> **PROBLEMS AND TASKS**:
1. In the text on El Salvador's landfills, near which place is the privately owned garbage dump that a commenter describes?
2. Carry on the text on El Salvador's landfills from the point where it stops.

> **SUPPLIED TEXT**:
◆ ◆ ◆

The problem of dealing with solid waste and landfills is a challenging one for El Salvador. With a high population density, El Salvador generates a lot of garbage and almost any place you locate a dump is likely to be close to some community.

For a different view of issues with landfills in Central America, check out the award-winning documentary "Recycled Life" about the municipal dump in Guatemala City and currently showing on HBO in the US and available for purchase from the website of the film.

Comments

El-Visitador said…
I know of a garbage dump that is

(a) 100% technologically up to date
(b) Meets European law
(c) Bottom-sealed so nothing escapes to the aquifer
(d) Squeaky-clean

Of course, it is privately owned. It is near San Sebastian, in Spain. It competes with other "vertederos" in the area. If it raises its prices too much, clients take their garbage to other dumps.

Did I mention it is very profitable? A Spanish family left the "working class" because of a modest investment the patriarch made decades ago. That family now contributes a lot of taxes to the Spanish Crown.

- * -

Most people's minds in El Salvador have been poisoned against this type of private solution ---and generally by the same kind of "bleeding heart" people who then complain about the disastrous government-owned services.

In any case, it would be risky to open a private dump in El Salvador.

Chances are, the next administration would want to "control" the dump's prices, or worse yet, steal (expropriate) it.
Anonymous said…
The family in Spain contributes a lot of taxes to the Spanish crown? E-V are you a monarchist? If so that would set up a real contradiction with your neoliberal views and proposals.
Anonymous said…
Most people just burn their garbage at the end of the street without any concern to the health problems caused by such a practice. The cities are covered with litter. It appears that the people of ES just don't give a damn anymore. But why should they? Private industry and the government are under the control of the oligarchy who past the time getting rich at the expense of the general population.
El-Visitador said…
«The family in Spain contributes a lot of taxes to the Spanish crown?»

Dude.

Please.

Spain is a kingdom. Not a very closed guarded secret, either, you know? King, Queen, Prince, Dukes, the whole medieval thing.

Don't embarrass yourself.
Hodad said…
disposing of garbage is an educational learning thing
look how trashy ALL of Latinolandia is
people there just throw it out the windows or on the ground, us ex pat gringos always had some remarks in regards
horrible it is, to the land,water and visual surroundings,

it is lack of education and 'common sense' again that word......

◆ ◆ ◆

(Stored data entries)
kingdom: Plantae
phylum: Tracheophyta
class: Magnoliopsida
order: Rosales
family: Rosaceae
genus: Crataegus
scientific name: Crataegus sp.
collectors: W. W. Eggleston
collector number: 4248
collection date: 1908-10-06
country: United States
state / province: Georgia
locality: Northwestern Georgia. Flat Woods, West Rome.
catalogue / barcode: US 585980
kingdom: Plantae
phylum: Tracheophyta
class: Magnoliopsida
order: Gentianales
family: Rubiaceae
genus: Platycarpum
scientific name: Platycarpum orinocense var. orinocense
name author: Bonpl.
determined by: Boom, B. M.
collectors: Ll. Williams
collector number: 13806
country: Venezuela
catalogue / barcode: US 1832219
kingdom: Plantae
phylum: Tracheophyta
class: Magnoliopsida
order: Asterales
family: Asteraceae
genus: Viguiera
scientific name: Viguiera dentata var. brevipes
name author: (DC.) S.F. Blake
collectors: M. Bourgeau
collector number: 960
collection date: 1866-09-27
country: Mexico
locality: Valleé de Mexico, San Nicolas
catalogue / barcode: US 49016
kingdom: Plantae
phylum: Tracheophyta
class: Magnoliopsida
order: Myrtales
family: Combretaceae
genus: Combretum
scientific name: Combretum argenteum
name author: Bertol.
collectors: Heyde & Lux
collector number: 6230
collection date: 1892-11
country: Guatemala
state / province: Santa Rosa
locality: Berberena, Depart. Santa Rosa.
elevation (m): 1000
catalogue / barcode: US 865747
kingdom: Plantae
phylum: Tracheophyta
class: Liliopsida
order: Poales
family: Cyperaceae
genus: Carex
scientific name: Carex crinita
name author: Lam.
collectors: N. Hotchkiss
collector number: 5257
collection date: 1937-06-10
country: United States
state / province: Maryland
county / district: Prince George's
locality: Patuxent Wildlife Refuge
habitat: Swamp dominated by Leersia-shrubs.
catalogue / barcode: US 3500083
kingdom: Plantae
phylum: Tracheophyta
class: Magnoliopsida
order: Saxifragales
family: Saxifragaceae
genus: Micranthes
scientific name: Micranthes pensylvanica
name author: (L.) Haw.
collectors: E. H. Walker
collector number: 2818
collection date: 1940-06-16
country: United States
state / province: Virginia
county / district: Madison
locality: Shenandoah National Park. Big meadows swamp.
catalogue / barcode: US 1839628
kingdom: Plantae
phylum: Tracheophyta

◆ ◆ ◆

> **RESPONSES**:
1. Near San Sebastian, in Spain.

2.
landfills can be created to dispose of garbage and as I did in 1984, tapped into the methane gas and burned in in 2 generators selling it back to the power company for $22,000 a month, IN 1984!!!!!

India, Bangladesh, and others recycle plastic bags, etc. the soft drink companies besides contributing greatly to obesity=health problems etc. are one of the worst violators at least thanks to most Latin countries for having recycled bottles

home/community based composting is an immediate solution,
for the price of a pila, i can make a home composting toilet, that uses the biogas for cooking needs, and then mallorganite is the result ,this is one of the richest sources of fertilizer and nutrients for plants, [there are exceptions when meat is the main staple of the diet, again a health issue also]
but that requires some MAINTAINENCE
that which is difficult to implement in LATINOLANDIA again due to EDUCATION or the lack of it and COMMON SENSE again, why is this repeated?

anyway
private landfills must be part of the solution and to use the biogas for energy needs and recycling is a necessity for moving on in the future as as populations increase
garbage and how to dispose of it IS a Science in itself

better solution is to haul it to the active volcanoes and dump it in, problem solved
this was proposed by me and others in 1980, for Costa Rica where an old existing Railway was close by the eastern side of Arenal volcanoe

oh well, time will tell
but for sure, El Salvador is a trashy place especially with all the plastic bags everywhere!